■ EXERCISE DIRECTIONS
Reproduce the records below word for word, from the first line of the records through the line containing "picture [1351, 998, 1500, 1125]", including both of those lines.

(Items listed in a dataset)
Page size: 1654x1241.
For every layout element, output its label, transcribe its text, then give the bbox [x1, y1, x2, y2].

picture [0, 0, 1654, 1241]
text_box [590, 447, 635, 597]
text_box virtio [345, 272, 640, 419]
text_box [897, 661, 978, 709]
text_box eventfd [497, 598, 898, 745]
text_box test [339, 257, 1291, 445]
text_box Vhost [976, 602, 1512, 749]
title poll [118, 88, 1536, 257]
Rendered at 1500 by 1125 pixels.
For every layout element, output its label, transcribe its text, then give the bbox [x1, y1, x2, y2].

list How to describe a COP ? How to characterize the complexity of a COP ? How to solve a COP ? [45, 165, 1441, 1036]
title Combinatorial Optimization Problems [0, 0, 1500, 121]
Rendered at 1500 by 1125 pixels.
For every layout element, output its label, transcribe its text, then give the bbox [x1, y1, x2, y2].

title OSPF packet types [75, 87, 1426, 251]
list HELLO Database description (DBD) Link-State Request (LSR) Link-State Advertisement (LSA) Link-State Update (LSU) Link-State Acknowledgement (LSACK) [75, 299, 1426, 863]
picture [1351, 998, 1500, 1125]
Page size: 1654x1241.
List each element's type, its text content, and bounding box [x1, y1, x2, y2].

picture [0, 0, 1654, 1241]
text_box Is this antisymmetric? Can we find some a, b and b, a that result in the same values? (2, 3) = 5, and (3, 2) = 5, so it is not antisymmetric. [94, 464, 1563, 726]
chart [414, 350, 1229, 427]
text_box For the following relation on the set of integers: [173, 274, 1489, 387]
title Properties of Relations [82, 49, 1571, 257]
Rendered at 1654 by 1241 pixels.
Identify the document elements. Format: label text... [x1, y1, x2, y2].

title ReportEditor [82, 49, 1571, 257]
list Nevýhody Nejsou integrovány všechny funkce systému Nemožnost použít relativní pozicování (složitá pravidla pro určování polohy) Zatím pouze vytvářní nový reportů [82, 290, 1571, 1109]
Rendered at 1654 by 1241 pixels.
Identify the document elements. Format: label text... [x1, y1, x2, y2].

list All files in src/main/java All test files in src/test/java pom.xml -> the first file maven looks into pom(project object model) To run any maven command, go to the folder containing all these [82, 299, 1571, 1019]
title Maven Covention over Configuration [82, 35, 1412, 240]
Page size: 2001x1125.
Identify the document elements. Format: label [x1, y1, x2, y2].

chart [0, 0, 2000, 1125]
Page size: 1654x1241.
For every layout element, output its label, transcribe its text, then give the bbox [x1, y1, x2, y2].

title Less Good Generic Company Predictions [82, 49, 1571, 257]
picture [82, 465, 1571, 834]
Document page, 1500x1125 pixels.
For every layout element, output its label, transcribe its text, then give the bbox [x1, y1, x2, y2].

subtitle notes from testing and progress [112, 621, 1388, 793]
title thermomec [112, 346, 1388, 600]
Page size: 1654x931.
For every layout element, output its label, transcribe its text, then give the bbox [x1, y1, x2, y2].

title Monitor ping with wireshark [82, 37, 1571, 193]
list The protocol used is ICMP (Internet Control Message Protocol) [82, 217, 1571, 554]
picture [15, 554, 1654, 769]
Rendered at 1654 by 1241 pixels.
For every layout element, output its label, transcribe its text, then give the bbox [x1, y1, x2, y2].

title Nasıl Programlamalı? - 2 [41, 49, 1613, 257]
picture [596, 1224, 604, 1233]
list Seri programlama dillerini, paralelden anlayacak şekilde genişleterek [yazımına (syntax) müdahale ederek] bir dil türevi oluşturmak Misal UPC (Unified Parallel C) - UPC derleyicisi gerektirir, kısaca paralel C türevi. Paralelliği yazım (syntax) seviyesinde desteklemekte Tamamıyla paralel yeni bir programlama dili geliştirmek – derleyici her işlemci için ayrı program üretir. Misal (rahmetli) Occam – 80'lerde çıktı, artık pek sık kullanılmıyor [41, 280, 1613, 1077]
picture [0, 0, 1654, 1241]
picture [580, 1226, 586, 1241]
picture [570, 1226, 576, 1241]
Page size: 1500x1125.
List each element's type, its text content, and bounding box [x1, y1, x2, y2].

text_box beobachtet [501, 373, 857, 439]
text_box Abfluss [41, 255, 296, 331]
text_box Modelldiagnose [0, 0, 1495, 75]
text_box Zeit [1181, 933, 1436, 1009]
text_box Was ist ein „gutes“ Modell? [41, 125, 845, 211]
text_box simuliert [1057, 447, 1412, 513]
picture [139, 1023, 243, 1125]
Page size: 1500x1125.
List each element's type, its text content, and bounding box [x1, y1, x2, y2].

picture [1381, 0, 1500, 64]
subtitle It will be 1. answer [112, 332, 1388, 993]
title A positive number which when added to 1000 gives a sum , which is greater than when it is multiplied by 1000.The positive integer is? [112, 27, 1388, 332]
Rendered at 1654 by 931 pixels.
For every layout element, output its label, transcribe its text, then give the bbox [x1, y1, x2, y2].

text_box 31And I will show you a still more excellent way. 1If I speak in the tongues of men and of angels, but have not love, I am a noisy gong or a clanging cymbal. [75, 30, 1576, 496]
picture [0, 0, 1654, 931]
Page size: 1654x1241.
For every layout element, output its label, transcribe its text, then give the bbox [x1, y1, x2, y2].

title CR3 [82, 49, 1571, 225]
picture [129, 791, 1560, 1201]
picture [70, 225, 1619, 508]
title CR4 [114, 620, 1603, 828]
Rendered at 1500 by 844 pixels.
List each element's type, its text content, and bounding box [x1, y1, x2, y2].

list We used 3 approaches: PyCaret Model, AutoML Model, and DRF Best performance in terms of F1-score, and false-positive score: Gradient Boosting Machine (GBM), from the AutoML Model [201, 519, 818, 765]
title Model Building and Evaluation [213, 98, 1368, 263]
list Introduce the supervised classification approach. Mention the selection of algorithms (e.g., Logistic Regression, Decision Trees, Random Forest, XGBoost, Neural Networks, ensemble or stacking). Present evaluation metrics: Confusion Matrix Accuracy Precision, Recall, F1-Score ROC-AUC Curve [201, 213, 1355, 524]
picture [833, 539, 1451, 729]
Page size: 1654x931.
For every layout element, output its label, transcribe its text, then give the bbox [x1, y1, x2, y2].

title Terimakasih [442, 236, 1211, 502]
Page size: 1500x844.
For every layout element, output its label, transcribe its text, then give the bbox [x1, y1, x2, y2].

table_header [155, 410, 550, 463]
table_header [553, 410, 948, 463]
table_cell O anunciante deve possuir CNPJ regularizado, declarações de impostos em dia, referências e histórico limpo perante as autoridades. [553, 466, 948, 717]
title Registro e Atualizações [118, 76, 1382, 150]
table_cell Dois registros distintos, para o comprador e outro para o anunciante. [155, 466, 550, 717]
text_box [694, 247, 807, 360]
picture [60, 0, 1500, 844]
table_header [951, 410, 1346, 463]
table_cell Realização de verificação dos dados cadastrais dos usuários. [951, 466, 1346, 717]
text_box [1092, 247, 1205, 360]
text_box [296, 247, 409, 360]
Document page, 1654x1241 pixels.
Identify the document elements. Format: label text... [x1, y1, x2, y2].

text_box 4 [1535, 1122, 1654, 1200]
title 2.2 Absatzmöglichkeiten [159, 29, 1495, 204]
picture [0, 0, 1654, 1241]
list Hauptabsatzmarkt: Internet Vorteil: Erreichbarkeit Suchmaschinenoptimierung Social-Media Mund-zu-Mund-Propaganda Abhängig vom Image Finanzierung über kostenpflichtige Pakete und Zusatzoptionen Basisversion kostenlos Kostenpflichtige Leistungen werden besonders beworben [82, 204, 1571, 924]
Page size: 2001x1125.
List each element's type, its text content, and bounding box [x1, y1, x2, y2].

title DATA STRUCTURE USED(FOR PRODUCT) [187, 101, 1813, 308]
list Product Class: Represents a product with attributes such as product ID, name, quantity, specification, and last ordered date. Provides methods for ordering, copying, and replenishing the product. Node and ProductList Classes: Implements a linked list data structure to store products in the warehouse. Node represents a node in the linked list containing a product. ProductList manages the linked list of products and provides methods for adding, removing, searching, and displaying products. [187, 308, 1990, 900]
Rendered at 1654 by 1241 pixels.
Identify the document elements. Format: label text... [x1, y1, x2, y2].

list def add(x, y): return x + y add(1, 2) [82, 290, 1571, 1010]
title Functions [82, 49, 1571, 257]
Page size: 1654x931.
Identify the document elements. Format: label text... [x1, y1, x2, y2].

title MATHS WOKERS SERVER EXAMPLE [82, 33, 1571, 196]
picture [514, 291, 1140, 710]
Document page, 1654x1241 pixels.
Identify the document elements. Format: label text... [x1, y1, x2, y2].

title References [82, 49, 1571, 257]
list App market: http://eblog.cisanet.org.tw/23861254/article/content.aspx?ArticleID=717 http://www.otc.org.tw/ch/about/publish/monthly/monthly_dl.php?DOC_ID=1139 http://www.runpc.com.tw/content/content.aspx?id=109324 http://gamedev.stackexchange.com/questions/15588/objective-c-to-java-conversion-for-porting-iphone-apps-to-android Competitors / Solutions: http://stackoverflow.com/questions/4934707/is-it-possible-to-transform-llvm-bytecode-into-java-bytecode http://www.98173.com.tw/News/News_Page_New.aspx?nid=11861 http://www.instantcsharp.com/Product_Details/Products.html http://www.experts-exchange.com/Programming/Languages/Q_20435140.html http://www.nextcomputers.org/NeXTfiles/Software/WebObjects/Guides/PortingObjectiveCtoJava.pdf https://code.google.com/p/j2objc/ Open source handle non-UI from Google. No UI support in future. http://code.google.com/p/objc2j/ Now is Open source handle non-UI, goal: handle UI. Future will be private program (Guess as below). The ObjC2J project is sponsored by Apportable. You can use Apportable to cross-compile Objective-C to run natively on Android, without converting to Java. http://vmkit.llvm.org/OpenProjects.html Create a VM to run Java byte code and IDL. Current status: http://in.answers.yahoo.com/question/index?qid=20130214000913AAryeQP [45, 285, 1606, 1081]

■ RESPONSE TO THE EXERCISE
Page size: 1654x1241.
For every layout element, output its label, transcribe its text, then give the bbox [x1, y1, x2, y2].

picture [0, 0, 1654, 1241]
text_box [590, 447, 635, 597]
text_box virtio [345, 272, 640, 419]
text_box [897, 661, 978, 709]
text_box eventfd [497, 598, 898, 745]
text_box test [339, 257, 1291, 445]
text_box Vhost [976, 602, 1512, 749]
title poll [118, 88, 1536, 257]
Rendered at 1500 by 1125 pixels.
For every layout element, output its label, transcribe its text, then give the bbox [x1, y1, x2, y2].

list How to describe a COP ? How to characterize the complexity of a COP ? How to solve a COP ? [45, 165, 1441, 1036]
title Combinatorial Optimization Problems [0, 0, 1500, 121]
Rendered at 1500 by 1125 pixels.
For every layout element, output its label, transcribe its text, then give the bbox [x1, y1, x2, y2].

title OSPF packet types [75, 87, 1426, 251]
list HELLO Database description (DBD) Link-State Request (LSR) Link-State Advertisement (LSA) Link-State Update (LSU) Link-State Acknowledgement (LSACK) [75, 299, 1426, 863]
picture [1351, 998, 1500, 1125]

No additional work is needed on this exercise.